The secret, or senior societies, unlike the frats, or rather fraternities, are an institution peculiar to Yale. Each is a group of fifteen people dedicated to privacy and generally either self-im-provement, literature, liquor, athletics, or discussion. While they are public to the extent that the names of new members appear in the paper every year, they are secret in that no one ever reveals what goes on inside. Some have no windows. Others have many exits. Many retain mystical ceremonies and most have strange customs. Skull and Bones, for example, has the tradition that every member must leave the room when an outsider says the name of their society. This has led to numerous jokes, such as the hiring of a gang of bums to get up and leave when the words "Skull and Bones" were mentioned in the Princeton triangle show.
Underground Societies
Besides the seven regular secret societies, some of which are over a century old, there are now numerous underground ones. Fraternity membership is not actually necessary for election to a secret society, but potential members are well investigated. Even the deans and faculty members join in, and make recommendations to the societies.
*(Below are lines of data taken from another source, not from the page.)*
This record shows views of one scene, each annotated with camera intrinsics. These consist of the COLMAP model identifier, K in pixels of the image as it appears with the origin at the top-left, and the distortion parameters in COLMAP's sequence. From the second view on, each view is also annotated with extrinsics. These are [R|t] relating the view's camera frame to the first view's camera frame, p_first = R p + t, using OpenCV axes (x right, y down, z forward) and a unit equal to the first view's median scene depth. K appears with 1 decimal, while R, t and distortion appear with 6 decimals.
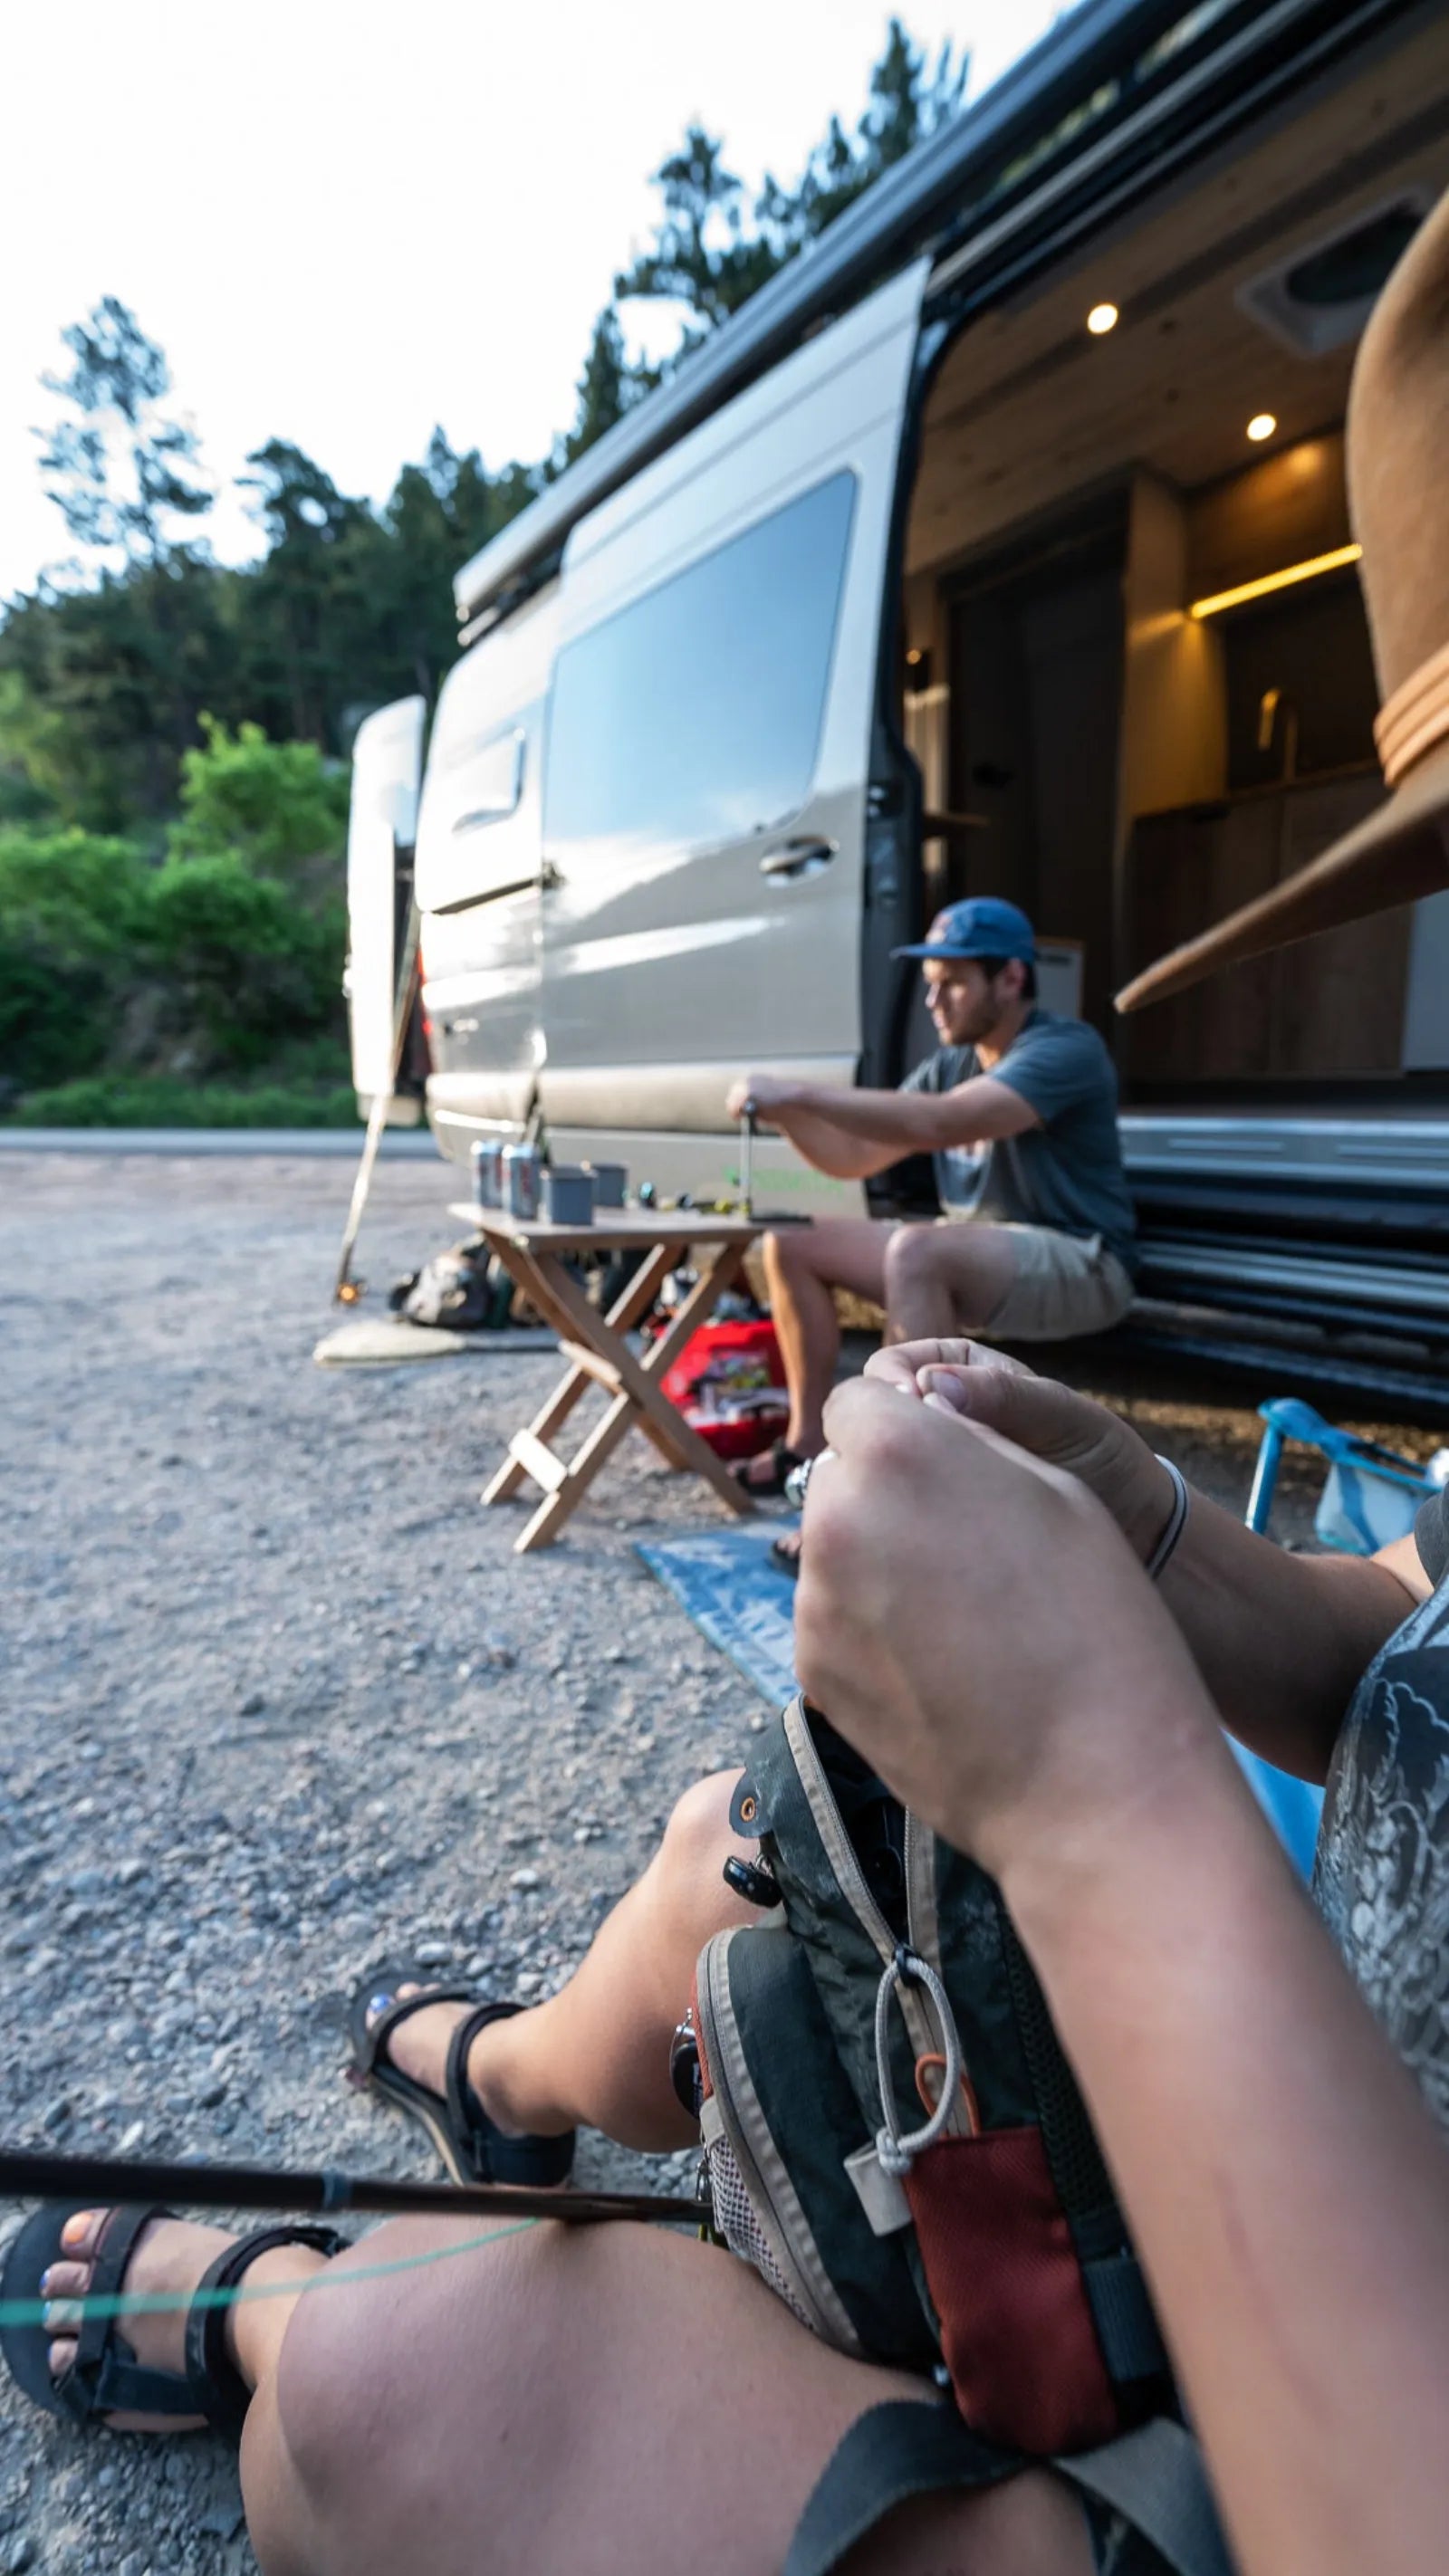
lens RADIAL K [[1054.1, 0, 729.9], [0, 1054.1, 1283.1], [0, 0, 1]] dist [-0.000916, -0.009078]
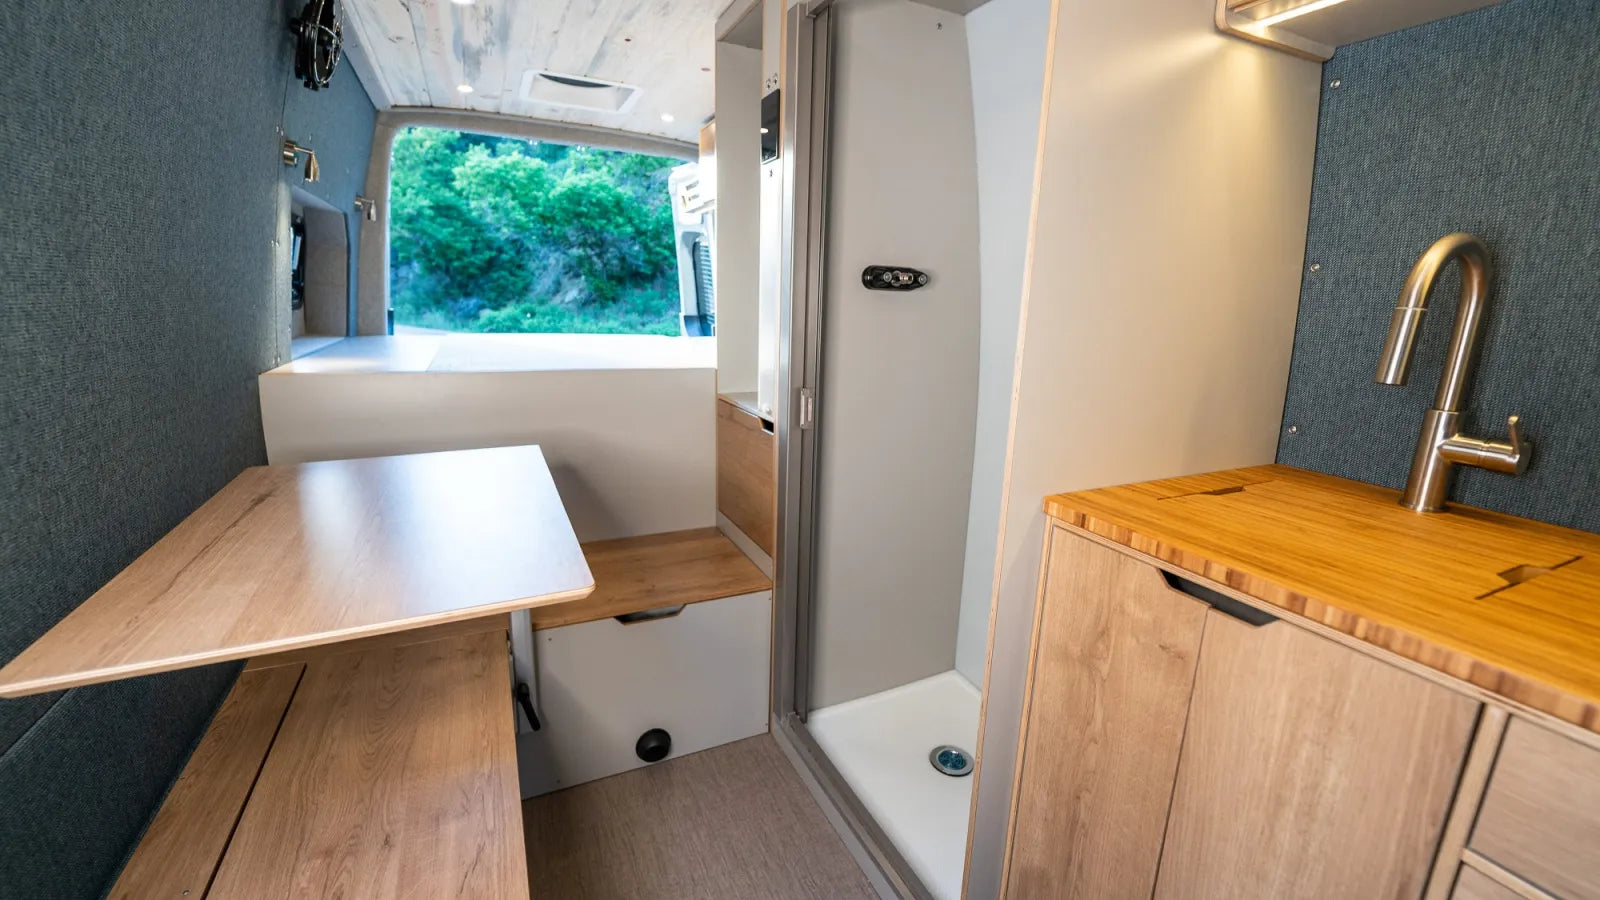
lens RADIAL K [[647.9, 0, 800.0], [0, 647.9, 450.0], [0, 0, 1]] dist [-0.005177, -0.003880]
pose [[0.978613, 0.102970, -0.178085, 0.473210], [-0.097576, 0.994471, 0.038806, -0.772557], [0.181096, -0.020599, 0.983250, 1.239159]]
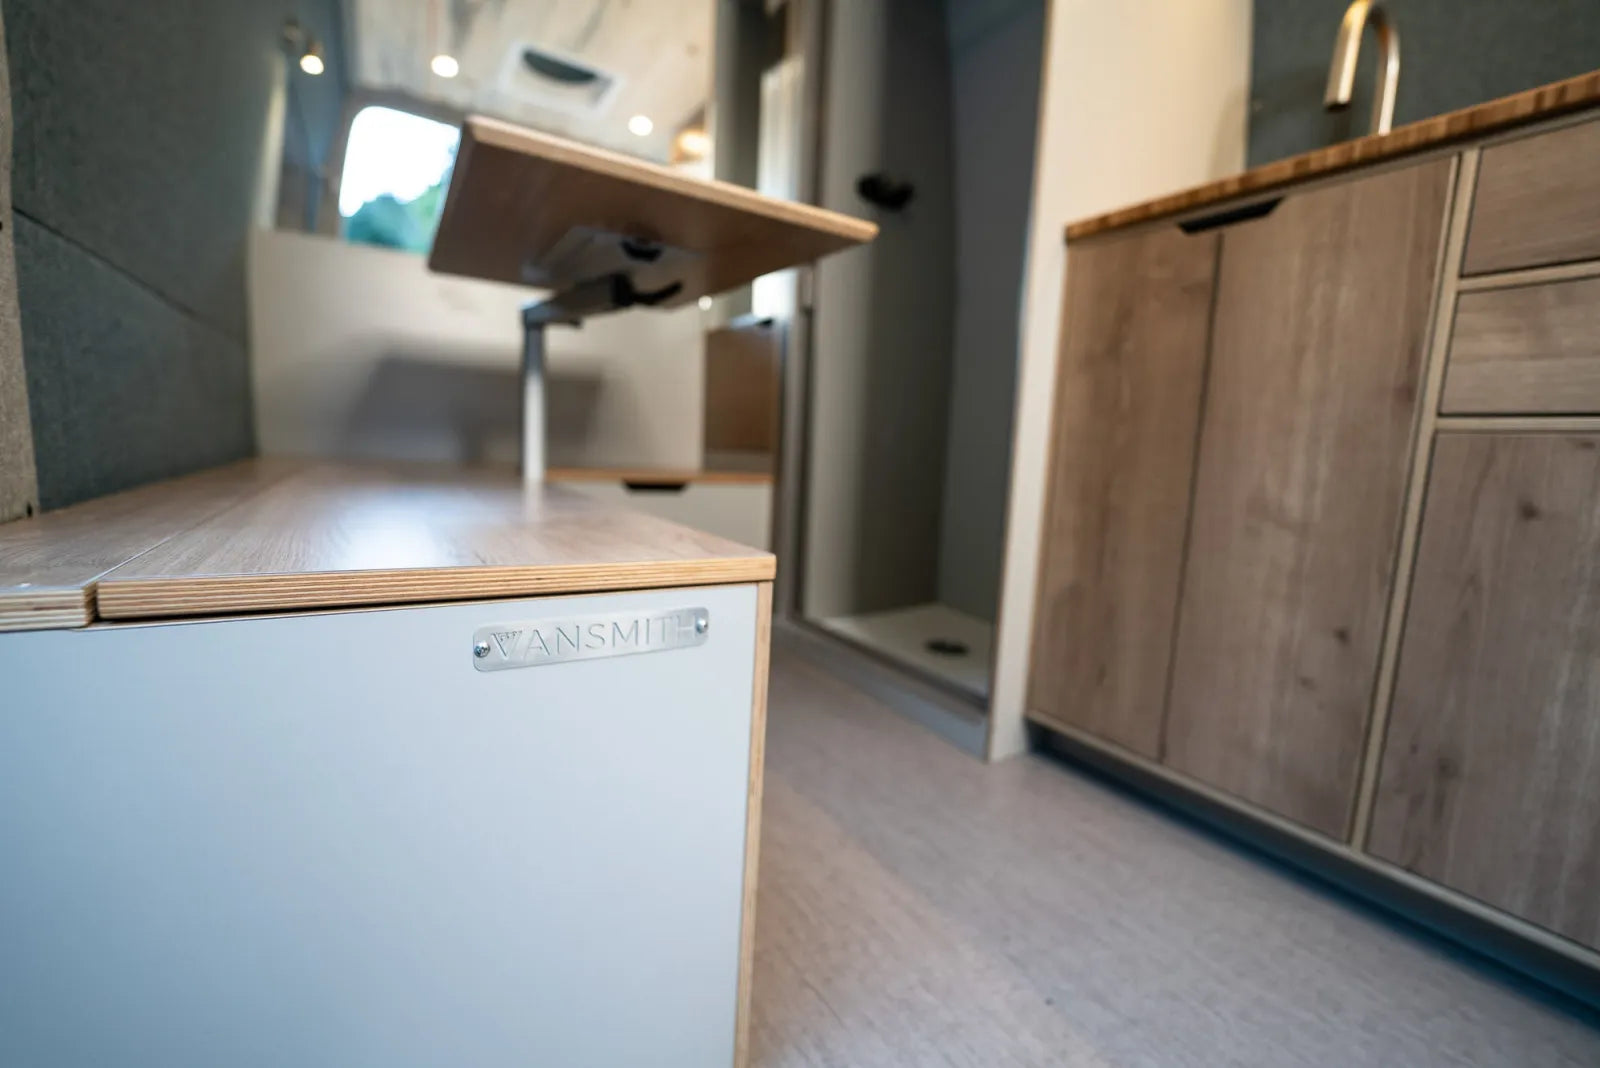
lens RADIAL K [[649.5, 0, 800.0], [0, 649.5, 534.0], [0, 0, 1]] dist [-0.007649, -0.002555]
pose [[0.993592, 0.089958, -0.068425, 0.411425], [-0.094414, 0.993413, -0.064942, -0.446611], [0.062132, 0.070986, 0.995540, 1.206612]]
The future of the societies is far more secure than that of the fraternities. Whereas some fraternities contribute to their national chapters and others are financially dependent on them, six of the nine fraternities are operating in the red. The established senior societies, on the other hand, are extremely well-endowed, and the loyalty and resources of their alumni make them influential with the administration. and no need for doing so.
Ironically, it is the most repellent qualities of the Clubs that give the system this advantage. Their snobbishness, their secrecy, their uncreativity, their preoccupation with an isolated social world all tend to dissuade most undergraduates from any any wish to join. Dean Bender, in the same breath as he criticizes the Clubs for "narrowness," feverently hopes "that the Clubs never start getting democratic." If the Clubs were to elect people on a basis of creative merit, he points out, then undergraduates might really begin to care about joining. The Clubs would become a generally recognized elite, and the punching season would become a bitter college-wide scramble. There seems little chance, however, that the Clubs will take a turn in this direction.
Despite the dim view that University Hall may take of the Clubs, there is little likelihood that Harvard will ever officially abolish them. In the first place, the administration takes quite seriously Harvard's tradition of giving students free reign until they interfere with others.
Secondly, there is a strong suspicion that the Clubs could never, realistically, be destroyed. Greek letter fraternities were outlawed 100 years ago, and the present Clubs simply sprang up in their place. And of course there is the crass but major consideration that much of the Universitiy's financial support comes from wealthy Club alumni who might be reluctant to feed the hand that bites them.
By all appearances, the Clubs will last as long as they can support themselves. Already they have survived a good many hard knocks from the outside: the one-two punch of the 1929 Depression and the founding of the House system, for instance, before which time members usually ate three meals a day in the Club, enjoyed special benefits such as theatre ticket services and private Club railway cars for the Yale football game and crew race, and generally ran up bills of $150 to $200 a month.